To Dads Who BlogSo, where is this post going? Well, it’s not just to spotlight the love shared on Twitter. After all, we see that a lot in the parenting world. What To Dads Who Blog is about is an appreciation of all dad bloggers out there. Let me explain further. Since joining the dad blogging world I’ve been surprised how many dads out there are sharing their emotions and family lives with the world. And the number is growing. Undeniably so. This surprise may have something to do with my upbringing, because I was not brought up with the idea that it was fine for guys to share their emotions so openly. The male role models in my life were somewhat distant characters who left parental things to the mothers and grandmothers. They were often closed books. Being open with my emotions was something I had to learn for myself. And something I had to learn to be comfortable with doing because it was somewhat frowned upon. But that’s just my story, and, I would suggest, a hangover from society when I was a kid in the ‘70s.

But having kids has helped. As with changing messy nappies, when there’s no time for a light-hearted approach to cleaning up a baby who has smears up their back and down their legs whilst you’re gagging on fumes that could put a military grade gas mask to the test, or skipping down the street with Fidget (she’ll be five in March), and singing Frozen songs as we go, I have had to adjust to fulfil my role as dad. An adjustment I was happy to make. My inhibitions, or self-consciousness have taken a back seat. The kids’ needs and happiness comes first. And that was never just going to be mum’s responsibility. It has been a learning curve, to say the least. Having kids meant I had to step outside my comfort zone in many ways and into the realm of ‘shared’ parenting. The realm of being a father, a parent, a dad.

To Dads Who Blog

But the support dad bloggers have given to the blogging aspect of my parenting journey has enabled me to be comfortable with my blogging self and the wonderful subject I have chosen to blog about: my two kids, Fidget and Little Man. Especially in light of the cynicism I received from some male friends. Friends who questioned my blogging topic. Friends whose thought was that if I was going to blog I would blog about golf, football, or any other interest common to our circle. Now don’t get me wrong, I enjoy those things and they are topics I could write about, but I love my kids and family more and wanted to write for them. Hence the focus on parenting. My friends truly thought blogging about parenting would be a lonely place for a dad.
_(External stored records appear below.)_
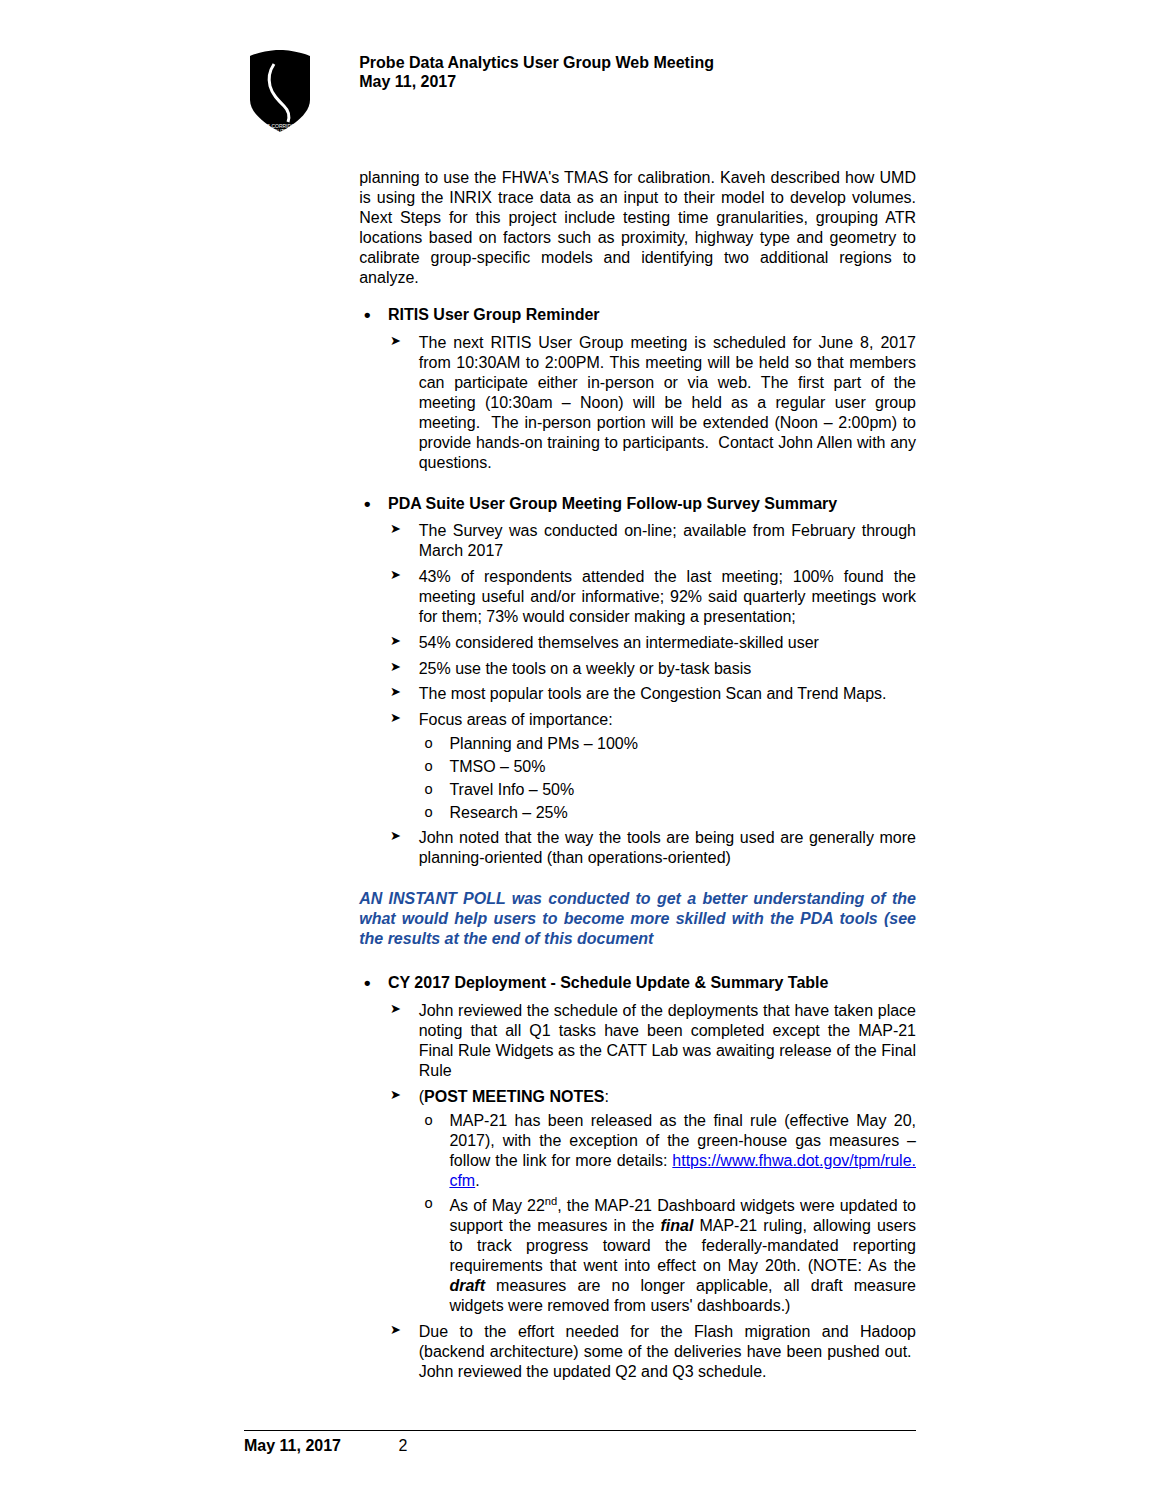I-95 CORRIDOR COALITION
Probe Data Analytics User Group Web Meeting May 11, 2017
planning to use the FHWA's TMAS for calibration. Kaveh described how UMD is using the INRIX trace data as an input to their model to develop volumes. Next Steps for this project include testing time granularities, grouping ATR locations based on factors such as proximity, highway type and geometry to calibrate group-specific models and identifying two additional regions to analyze.
RITIS User Group Reminder
The next RITIS User Group meeting is scheduled for June 8, 2017 from 10:30AM to 2:00PM. This meeting will be held so that members can participate either in-person or via web. The first part of the meeting (10:30am – Noon) will be held as a regular user group meeting. The in-person portion will be extended (Noon – 2:00pm) to provide hands-on training to participants. Contact John Allen with any questions.
PDA Suite User Group Meeting Follow-up Survey Summary
The Survey was conducted on-line; available from February through March 2017
43% of respondents attended the last meeting; 100% found the meeting useful and/or informative; 92% said quarterly meetings work for them; 73% would consider making a presentation;
54% considered themselves an intermediate-skilled user
25% use the tools on a weekly or by-task basis
The most popular tools are the Congestion Scan and Trend Maps.
Focus areas of importance:
Planning and PMs – 100%
TMSO – 50%
Travel Info – 50%
Research – 25%
John noted that the way the tools are being used are generally more planning-oriented (than operations-oriented)
AN INSTANT POLL was conducted to get a better understanding of the what would help users to become more skilled with the PDA tools (see the results at the end of this document
CY 2017 Deployment - Schedule Update & Summary Table
John reviewed the schedule of the deployments that have taken place noting that all Q1 tasks have been completed except the MAP-21 Final Rule Widgets as the CATT Lab was awaiting release of the Final Rule
(POST MEETING NOTES:
MAP-21 has been released as the final rule (effective May 20, 2017), with the exception of the green-house gas measures – follow the link for more details: https://www.fhwa.dot.gov/tpm/rule.cfm.
As of May 22nd, the MAP-21 Dashboard widgets were updated to support the measures in the final MAP-21 ruling, allowing users to track progress toward the federally-mandated reporting requirements that went into effect on May 20th. (NOTE: As the draft measures are no longer applicable, all draft measure widgets were removed from users' dashboards.)
Due to the effort needed for the Flash migration and Hadoop (backend architecture) some of the deliveries have been pushed out. John reviewed the updated Q2 and Q3 schedule.
May 11, 2017 2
But there are lots of dads out there sharing their thoughts, trials and tribulations of parenting and are comfortable doing so. They catalogue the ups and downs, the ins and outs and do it extremely well. But what I was never aware of until I joined the blogging world was quite how supportive and collaborative dad bloggers can be. On several occasions I have witnessed dad bloggers going out of their way to make a concerted effort to ensure that another blogger succeeds. Now that’s wonderfully encouraging for all. In our fast-paced soundbite cynical world it’s an especially generous thing to do.

To Dads Who Blog

But that just appears to be the dad blogging community. We could just put this altruistic propensity down to a case of common interest. Now undoubtedly common interest is a key factor because it’s dads supporting dads. But classing it as the only factor would be an oversimplification of something more. Most dad bloggers I have interacted with are of a broader kind. They are focussed on family, their children and their children’s future, because their children are their reason for blogging and, I would suggest, life. They often demonstrate a vociferous sensitivity that leaves the old fashioned perceived dad ‘norm’ floundering in its wake. But most of all they talk and write as men who are comfortable in their dad skins. They are truly parenting and happy to talk about it too. You can read and feel the passion in their posts. They may write in different styles about a thousand different parenting topics, but they have something in common no matter what the topic: their voice. They write from the heart and share feelings without prejudice. They tell stories that inspire and conspire.

They are proud dads who have found a commonality and camaraderie beyond topic or theme. Their blogging community has become a friendly and genuine support structure because they have gone out of their way to make it so. And it’s a wonderful community to be a part of. A few examples of this are the Facebook groups such as Dad Bloggers and UK Dad Bloggers and the Blended Parent Network. They are blogging groups where support is freely given.

So to all the dads who, whilst living in this cynical world, are still able to dip their hearts in ink and share, I salute you.